■ **PROBLEM 1**
Using the article on burglar bars below, answer these:
(a) On what date did the fatal blaze occur?
(b) Who is the Tampa Fire Marshal quoted in the article?
(c) Officials in which three counties say opportunities to intervene are limited?

■ **DOCUMENT TEXT**
After deadly blaze, officials turn sights on old nemesis: burglar bars

Burglar bars remain on the windows at 3720 E. Paris St. in Tampa, the scene of a fatal fire that killed a Tampa grand mother and her 3 grandchildren. It is believed that the burglar bars impeded escape and rescue.  (Saturday, October 3, 2015.) [Photo Luis Santana | Times]
Burglar bars remain on the windows at 3720 E. Paris St. in Tampa, the scene of a fatal fire that killed a Tampa grand mother and her 3 grandchildren. It is believed that the burglar bars impeded escape and rescue. (Saturday, October 3, 2015.) [Photo Luis Santana | Times]
Published Oct. 5, 2015


Flames consumed the small, wood-frame home before dawn. Iron burglar bars bolted across every window and door — meant to protect a grandmother and her three young grandchildren — instead trapped them as the house filled with smoke and burned around them. All four died in that Aug. 31 blaze.

"I could only imagine how terrifying it could've been, to feel trapped and not able to get out," said Tampa Fire Marshal Milton Jenkins. "This could have been prevented if they (had) the proper safety devices."

The home at 3720 E Paris St. had no smoke detector. But what fire safety officials across the bay area have focused on in the weeks since that deadly blaze is an old nemesis: burglar bars.

Too many homes across the bay area and state are outfitted with the ancient anti-burglary devices, particularly in older, low-income neighborhoods.

Modern burglar bars have quick-release mechanisms so residents can flee in an emergency. But old-fashioned bars don't permit easy escape. The bars at 3720 E Paris St. went up three decades ago, family said — but now violate the Florida Building Code.

It's an old, dangerous problem that fire safety officials still don't have a solution for. There's little officials can do to compel residents to remove or replace the bars.

Code enforcement and fire rescue officials across Hillsborough, Pasco and Pinellas counties all say opportunities to intervene are limited.

■ **DATA FOR THIS TASK**
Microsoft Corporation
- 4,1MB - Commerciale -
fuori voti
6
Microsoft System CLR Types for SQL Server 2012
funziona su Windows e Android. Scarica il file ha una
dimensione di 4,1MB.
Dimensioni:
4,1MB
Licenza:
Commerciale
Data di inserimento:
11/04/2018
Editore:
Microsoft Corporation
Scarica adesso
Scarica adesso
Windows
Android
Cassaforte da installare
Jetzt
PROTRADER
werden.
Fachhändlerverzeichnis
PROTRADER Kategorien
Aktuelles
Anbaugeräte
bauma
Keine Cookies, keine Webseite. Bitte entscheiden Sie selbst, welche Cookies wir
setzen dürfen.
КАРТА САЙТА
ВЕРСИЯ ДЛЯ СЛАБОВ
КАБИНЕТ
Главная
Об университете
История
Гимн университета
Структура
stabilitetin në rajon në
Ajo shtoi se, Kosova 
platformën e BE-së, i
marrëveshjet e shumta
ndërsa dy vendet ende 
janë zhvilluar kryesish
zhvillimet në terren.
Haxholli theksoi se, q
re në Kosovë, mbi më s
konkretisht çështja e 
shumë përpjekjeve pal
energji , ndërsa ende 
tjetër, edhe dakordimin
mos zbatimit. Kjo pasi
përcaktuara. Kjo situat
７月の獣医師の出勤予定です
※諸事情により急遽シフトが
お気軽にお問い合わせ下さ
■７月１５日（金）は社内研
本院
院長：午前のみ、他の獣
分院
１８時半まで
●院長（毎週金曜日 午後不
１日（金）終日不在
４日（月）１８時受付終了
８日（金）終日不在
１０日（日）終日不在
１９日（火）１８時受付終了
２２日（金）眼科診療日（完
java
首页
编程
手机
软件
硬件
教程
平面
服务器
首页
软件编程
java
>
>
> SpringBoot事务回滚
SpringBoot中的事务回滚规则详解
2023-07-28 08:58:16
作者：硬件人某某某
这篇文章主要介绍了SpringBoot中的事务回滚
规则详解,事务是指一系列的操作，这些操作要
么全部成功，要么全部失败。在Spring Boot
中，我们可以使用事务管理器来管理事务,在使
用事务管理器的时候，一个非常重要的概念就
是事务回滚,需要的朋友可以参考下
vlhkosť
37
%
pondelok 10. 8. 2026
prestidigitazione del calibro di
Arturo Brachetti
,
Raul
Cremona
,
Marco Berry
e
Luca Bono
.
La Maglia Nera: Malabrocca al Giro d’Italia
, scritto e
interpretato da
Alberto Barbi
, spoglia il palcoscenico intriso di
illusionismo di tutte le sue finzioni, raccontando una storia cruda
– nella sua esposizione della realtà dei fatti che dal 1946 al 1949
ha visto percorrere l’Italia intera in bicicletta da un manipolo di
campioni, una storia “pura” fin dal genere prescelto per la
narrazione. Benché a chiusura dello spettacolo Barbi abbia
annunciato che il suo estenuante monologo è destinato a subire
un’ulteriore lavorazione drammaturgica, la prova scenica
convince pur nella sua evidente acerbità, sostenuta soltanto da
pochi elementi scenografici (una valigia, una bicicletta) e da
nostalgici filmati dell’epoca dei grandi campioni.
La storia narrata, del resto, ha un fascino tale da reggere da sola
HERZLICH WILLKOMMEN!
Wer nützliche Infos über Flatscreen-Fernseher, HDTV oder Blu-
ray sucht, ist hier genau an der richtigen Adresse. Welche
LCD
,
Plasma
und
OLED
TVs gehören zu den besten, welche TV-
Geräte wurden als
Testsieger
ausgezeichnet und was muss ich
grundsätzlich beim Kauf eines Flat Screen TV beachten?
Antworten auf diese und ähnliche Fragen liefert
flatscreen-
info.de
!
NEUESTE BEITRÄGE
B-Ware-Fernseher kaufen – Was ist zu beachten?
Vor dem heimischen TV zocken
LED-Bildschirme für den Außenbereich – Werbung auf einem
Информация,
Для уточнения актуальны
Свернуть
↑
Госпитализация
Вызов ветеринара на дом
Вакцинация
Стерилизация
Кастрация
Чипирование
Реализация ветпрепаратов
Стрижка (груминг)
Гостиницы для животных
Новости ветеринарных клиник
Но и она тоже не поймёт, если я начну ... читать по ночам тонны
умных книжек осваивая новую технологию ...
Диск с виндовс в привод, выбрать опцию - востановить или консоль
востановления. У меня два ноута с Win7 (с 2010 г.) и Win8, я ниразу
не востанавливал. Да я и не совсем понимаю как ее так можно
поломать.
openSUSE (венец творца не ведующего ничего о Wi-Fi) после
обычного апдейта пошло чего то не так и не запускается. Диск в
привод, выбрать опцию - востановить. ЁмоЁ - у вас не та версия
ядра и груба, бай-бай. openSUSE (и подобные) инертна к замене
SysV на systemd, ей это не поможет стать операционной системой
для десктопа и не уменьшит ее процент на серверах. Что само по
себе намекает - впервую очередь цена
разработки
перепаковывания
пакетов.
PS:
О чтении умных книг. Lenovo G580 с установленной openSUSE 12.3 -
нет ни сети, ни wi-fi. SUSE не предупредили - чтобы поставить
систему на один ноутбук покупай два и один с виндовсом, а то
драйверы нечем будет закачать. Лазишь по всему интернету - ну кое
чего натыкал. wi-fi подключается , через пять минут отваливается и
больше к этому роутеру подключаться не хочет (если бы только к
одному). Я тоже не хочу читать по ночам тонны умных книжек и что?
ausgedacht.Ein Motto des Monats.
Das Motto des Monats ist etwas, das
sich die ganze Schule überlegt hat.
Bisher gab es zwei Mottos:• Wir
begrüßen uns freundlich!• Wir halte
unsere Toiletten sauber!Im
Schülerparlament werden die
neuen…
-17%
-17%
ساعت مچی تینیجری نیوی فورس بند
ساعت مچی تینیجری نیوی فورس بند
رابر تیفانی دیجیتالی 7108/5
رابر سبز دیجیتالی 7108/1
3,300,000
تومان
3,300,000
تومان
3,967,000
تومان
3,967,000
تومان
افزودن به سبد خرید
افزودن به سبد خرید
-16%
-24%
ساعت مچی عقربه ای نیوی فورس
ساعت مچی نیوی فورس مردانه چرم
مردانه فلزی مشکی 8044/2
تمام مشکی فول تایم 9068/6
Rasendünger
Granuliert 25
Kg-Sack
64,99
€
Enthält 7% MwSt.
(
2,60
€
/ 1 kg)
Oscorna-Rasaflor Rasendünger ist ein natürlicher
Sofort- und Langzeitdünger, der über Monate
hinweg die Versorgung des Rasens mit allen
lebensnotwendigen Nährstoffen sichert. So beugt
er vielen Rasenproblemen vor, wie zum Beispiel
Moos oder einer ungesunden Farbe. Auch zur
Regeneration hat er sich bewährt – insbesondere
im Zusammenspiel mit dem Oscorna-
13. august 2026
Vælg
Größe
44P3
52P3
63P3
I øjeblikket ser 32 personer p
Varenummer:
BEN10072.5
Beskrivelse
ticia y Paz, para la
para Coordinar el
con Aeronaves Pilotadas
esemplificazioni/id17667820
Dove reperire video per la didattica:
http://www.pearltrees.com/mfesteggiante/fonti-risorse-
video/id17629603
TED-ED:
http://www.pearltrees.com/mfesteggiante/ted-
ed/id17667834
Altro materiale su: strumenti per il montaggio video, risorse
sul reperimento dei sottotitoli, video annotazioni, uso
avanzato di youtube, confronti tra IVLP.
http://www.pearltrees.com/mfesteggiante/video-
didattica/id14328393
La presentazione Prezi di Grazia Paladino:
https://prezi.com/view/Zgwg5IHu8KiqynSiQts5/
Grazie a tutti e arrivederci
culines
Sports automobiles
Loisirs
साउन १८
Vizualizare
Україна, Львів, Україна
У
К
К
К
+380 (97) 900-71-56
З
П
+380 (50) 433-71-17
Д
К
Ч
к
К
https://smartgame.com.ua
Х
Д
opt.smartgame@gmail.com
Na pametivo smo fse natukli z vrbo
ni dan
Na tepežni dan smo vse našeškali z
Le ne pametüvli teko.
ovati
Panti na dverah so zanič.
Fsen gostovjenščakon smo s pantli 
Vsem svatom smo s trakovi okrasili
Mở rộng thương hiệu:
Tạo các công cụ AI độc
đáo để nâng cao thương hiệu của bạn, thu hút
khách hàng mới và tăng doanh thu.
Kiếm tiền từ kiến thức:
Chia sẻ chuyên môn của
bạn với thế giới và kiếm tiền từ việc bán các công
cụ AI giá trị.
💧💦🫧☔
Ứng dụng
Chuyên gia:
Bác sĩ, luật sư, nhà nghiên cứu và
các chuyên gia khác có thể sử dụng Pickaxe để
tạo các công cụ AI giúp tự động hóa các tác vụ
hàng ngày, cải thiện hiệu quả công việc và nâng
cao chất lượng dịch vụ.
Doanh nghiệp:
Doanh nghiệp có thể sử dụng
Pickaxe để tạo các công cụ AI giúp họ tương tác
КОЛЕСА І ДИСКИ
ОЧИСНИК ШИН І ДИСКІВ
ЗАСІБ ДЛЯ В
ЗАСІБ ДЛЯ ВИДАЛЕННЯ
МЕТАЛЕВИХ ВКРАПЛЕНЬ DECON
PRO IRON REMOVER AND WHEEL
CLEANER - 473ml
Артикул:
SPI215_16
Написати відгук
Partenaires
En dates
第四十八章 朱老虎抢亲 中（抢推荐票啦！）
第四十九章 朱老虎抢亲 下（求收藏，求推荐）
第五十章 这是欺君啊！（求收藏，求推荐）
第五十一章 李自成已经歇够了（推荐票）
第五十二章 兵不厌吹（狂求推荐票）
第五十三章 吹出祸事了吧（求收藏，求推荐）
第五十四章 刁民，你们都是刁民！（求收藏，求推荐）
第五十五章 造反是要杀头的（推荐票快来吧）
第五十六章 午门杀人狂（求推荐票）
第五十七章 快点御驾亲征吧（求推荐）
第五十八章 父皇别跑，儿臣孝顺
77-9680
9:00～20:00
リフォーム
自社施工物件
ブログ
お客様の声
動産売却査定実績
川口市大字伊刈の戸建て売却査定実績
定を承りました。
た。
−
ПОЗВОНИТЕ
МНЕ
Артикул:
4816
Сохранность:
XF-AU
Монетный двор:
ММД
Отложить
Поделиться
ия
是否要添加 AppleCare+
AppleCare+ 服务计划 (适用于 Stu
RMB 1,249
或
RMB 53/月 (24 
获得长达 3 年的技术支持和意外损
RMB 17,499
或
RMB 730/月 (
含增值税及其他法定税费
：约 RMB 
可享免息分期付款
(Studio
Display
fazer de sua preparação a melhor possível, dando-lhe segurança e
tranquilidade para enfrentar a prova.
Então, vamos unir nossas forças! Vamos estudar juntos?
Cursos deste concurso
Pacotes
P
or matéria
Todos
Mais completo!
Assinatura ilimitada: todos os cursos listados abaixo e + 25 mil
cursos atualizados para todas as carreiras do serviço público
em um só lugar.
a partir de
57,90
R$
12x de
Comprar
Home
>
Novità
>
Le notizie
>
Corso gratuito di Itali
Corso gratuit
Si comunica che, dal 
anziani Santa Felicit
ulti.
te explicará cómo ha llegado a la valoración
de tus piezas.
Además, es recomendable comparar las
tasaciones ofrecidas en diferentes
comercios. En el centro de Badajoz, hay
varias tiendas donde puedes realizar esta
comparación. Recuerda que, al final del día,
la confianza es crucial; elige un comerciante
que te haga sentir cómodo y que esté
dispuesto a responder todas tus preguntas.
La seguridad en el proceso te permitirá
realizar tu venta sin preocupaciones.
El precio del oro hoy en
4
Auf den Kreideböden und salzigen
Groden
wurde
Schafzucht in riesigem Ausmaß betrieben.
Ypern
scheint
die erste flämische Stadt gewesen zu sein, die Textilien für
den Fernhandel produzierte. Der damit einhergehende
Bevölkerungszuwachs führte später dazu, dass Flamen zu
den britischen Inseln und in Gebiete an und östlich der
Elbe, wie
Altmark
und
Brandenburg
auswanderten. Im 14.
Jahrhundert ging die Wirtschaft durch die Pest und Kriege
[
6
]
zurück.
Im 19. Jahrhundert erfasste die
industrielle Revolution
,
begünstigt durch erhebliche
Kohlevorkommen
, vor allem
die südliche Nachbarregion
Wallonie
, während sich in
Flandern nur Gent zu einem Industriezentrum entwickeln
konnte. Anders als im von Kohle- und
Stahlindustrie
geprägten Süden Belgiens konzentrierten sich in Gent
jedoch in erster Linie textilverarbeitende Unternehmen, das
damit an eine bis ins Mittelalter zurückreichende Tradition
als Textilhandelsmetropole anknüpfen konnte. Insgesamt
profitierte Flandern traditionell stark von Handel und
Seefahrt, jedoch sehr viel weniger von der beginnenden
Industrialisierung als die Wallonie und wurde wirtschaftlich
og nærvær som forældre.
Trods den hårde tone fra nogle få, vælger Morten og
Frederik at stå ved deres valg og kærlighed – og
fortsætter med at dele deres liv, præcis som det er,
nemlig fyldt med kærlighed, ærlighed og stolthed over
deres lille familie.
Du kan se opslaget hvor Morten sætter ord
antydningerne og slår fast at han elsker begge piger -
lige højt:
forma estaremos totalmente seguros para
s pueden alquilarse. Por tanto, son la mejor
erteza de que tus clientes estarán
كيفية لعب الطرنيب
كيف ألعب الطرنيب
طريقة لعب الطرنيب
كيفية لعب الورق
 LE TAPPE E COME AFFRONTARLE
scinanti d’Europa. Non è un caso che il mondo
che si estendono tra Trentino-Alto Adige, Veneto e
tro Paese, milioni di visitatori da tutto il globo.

■ **PROBLEM 2**
Quote everything in the listing from its first line down to the line containing "Alberto Barbi", with both of those lines included.

■ **YOUR SOLUTION 1**
(a) Aug. 31
(b) Milton Jenkins
(c) Hillsborough, Pasco and Pinellas

■ **YOUR SOLUTION 2**
Microsoft Corporation
- 4,1MB - Commerciale -
fuori voti
6
Microsoft System CLR Types for SQL Server 2012
funziona su Windows e Android. Scarica il file ha una
dimensione di 4,1MB.
Dimensioni:
4,1MB
Licenza:
Commerciale
Data di inserimento:
11/04/2018
Editore:
Microsoft Corporation
Scarica adesso
Scarica adesso
Windows
Android
Cassaforte da installare
Jetzt
PROTRADER
werden.
Fachhändlerverzeichnis
PROTRADER Kategorien
Aktuelles
Anbaugeräte
bauma
Keine Cookies, keine Webseite. Bitte entscheiden Sie selbst, welche Cookies wir
setzen dürfen.
КАРТА САЙТА
ВЕРСИЯ ДЛЯ СЛАБОВ
КАБИНЕТ
Главная
Об университете
История
Гимн университета
Структура
stabilitetin në rajon në
Ajo shtoi se, Kosova 
platformën e BE-së, i
marrëveshjet e shumta
ndërsa dy vendet ende 
janë zhvilluar kryesish
zhvillimet në terren.
Haxholli theksoi se, q
re në Kosovë, mbi më s
konkretisht çështja e 
shumë përpjekjeve pal
energji , ndërsa ende 
tjetër, edhe dakordimin
mos zbatimit. Kjo pasi
përcaktuara. Kjo situat
７月の獣医師の出勤予定です
※諸事情により急遽シフトが
お気軽にお問い合わせ下さ
■７月１５日（金）は社内研
本院
院長：午前のみ、他の獣
分院
１８時半まで
●院長（毎週金曜日 午後不
１日（金）終日不在
４日（月）１８時受付終了
８日（金）終日不在
１０日（日）終日不在
１９日（火）１８時受付終了
２２日（金）眼科診療日（完
java
首页
编程
手机
软件
硬件
教程
平面
服务器
首页
软件编程
java
>
>
> SpringBoot事务回滚
SpringBoot中的事务回滚规则详解
2023-07-28 08:58:16
作者：硬件人某某某
这篇文章主要介绍了SpringBoot中的事务回滚
规则详解,事务是指一系列的操作，这些操作要
么全部成功，要么全部失败。在Spring Boot
中，我们可以使用事务管理器来管理事务,在使
用事务管理器的时候，一个非常重要的概念就
是事务回滚,需要的朋友可以参考下
vlhkosť
37
%
pondelok 10. 8. 2026
prestidigitazione del calibro di
Arturo Brachetti
,
Raul
Cremona
,
Marco Berry
e
Luca Bono
.
La Maglia Nera: Malabrocca al Giro d’Italia
, scritto e
interpretato da
Alberto Barbi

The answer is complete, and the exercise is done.